PGC throws book at deer farm operator

By Dan Nephin Associated Press Writer

Brookville, Pa. — A deer breeder awaiting sentencing in the
theft of a massive buck from another breeder has been charged with
operating an illegal deer farm and hunting operation.

The Pennsylvania Game Commission filed 2,318 wildlife-related
and criminal counts against Jeffrey Dean Spence, of Reynoldsville,
Jefferson County, about 75 miles northeast of Pittsburgh.

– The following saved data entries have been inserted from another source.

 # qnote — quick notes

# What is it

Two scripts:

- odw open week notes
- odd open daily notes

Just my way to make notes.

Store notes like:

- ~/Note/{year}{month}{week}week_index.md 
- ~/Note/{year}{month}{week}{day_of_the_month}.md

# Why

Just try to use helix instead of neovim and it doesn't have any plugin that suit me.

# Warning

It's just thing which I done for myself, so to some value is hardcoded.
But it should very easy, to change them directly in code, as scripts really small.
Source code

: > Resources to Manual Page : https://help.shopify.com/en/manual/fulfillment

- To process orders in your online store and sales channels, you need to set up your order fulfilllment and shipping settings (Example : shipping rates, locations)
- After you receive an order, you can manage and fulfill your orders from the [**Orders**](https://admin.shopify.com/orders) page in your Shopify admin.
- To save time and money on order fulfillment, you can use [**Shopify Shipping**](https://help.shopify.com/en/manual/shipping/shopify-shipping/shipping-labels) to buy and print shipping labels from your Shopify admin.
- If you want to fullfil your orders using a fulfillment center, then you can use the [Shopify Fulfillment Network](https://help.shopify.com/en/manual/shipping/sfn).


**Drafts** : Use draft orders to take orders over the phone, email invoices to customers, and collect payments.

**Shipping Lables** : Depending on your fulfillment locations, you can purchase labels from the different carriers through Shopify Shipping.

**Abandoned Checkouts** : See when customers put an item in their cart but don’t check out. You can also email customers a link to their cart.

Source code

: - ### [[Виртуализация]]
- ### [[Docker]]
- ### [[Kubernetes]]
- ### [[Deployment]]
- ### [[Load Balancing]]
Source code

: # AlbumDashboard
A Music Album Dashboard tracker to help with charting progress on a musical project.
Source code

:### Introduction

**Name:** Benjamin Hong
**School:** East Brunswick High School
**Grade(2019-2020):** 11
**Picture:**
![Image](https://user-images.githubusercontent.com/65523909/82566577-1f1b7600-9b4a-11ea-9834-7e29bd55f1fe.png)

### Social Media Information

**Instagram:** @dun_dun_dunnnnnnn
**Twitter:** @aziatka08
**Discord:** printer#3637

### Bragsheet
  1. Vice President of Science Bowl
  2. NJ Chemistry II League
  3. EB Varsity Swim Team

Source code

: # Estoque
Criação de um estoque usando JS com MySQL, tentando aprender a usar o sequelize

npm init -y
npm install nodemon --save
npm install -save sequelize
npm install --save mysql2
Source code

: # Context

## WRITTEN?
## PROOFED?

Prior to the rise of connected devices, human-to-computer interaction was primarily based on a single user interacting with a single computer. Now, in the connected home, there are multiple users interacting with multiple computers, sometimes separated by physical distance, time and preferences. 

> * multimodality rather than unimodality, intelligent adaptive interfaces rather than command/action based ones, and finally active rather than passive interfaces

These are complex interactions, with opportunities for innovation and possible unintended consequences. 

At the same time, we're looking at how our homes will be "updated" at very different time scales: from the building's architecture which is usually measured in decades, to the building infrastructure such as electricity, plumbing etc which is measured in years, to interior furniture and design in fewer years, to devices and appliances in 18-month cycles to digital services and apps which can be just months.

The charges filed Feb. 14 in District Judge Richard Beck’s
office in Brookville include selling or bartering white-tailed deer
or portions of the animals, theft by deception, use of a computer
for such sales, and related counts.

The commission also accused Spence of breeding at an unpermitted
facility, the White Oak Deer Farm and Hunting Preserve.

Beck said the charges were mailed to Spence but he had not
acknowledged their receipt by Feb. 17. A phone number listed in
Spence’s name rang unanswered Feb. 17. A preliminary hearing was
scheduled for March 31.

Commission wildlife officer Roger Hartless, who led the
investigation, said restrictions on who can raise, breed, sell, and
import deer are meant to ensure the prevention of wildlife-related
diseases, such as chronic wasting disease, in the state’s wild and
captive deer and elk.

“By operating outside the system, Mr. Spence was placing at risk
our state’s wild deer and elk herds and legally permitted
facilities,” he said in a statement.

In October, Spence was convicted of stealing a buck named
Goliath – which analysts say could have been worth $500,000 or more
– from Diane and Rodney Miller at their Wild Bunch Whitetails Ranch
in Knox, Clarion County, about 60 miles north of Pittsburgh.

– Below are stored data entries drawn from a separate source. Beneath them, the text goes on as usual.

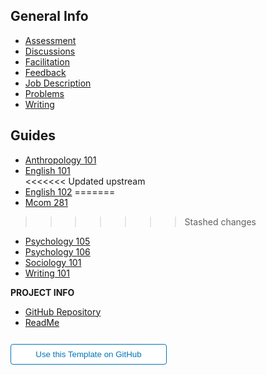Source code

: ## General Info
- [Assessment](assessment.md)
- [Discussions](discussions.md)
- [Facilitation](facilitation.md)
- [Feedback](feedback.md)
- [Job Description](job-description.md)
- [Problems](problems.md)
- [Writing](writing.md)

## Guides
- [Anthropology 101](anth101.md)
- [English 101](engl101.md)  
<<<<<<< Updated upstream
- [English 102](engl102.md) 
=======
- [Mcom 281](mcom281.md) 
>>>>>>> Stashed changes
- [Psychology 105](psyc105.md)  
- [Psychology 106](psyc106.md) 
- [Sociology 101](soci101.md) 
- [Writing 101](wrtg101.md) 

**PROJECT INFO**  
* [GitHub Repository](https://github.com/hibbitts-design/docsify-open-publishing-starter-kit/)  
* [ReadMe](https://github.com/hibbitts-design/docsify-open-publishing-starter-kit/blob/main/README.md)  

<form action="https://github.com/hibbitts-design/docsify-open-publishing-starter-kit/generate" target="_blank">
  <input type="submit" value="Use this Template on GitHub" style="cursor: pointer;margin-top:12px;padding:8px;background-color:#FFFFFF;border:1px solid #0374B5;border-radius:.25rem;color:#0374B5;display:inline-block;text-align:center;text-decoration:none;width:250px;-webkit-text-size-adjust:none;mso-hide:all;" />
</form>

Goliath was taken in October 1999, when it was about 2 years
old. The Pennsylvania Deer Farmers Association found the deer
nearly four years later on Spence’s farm. The animal was returned
to the Millers and, a year before its death in December 2004, had
some 50 to 60 points and weighed about 375 pounds.

Spence is awaiting sentencing on the convictions of theft and
receiving stolen property.

Attorney Troy Harper, who represents Spence in a civil suit
filed by the Millers, said he was unaware of the latest charges.
Attorney Ralph Montana, who represented Spence at his criminal
trial, did not return a message left Feb. 17.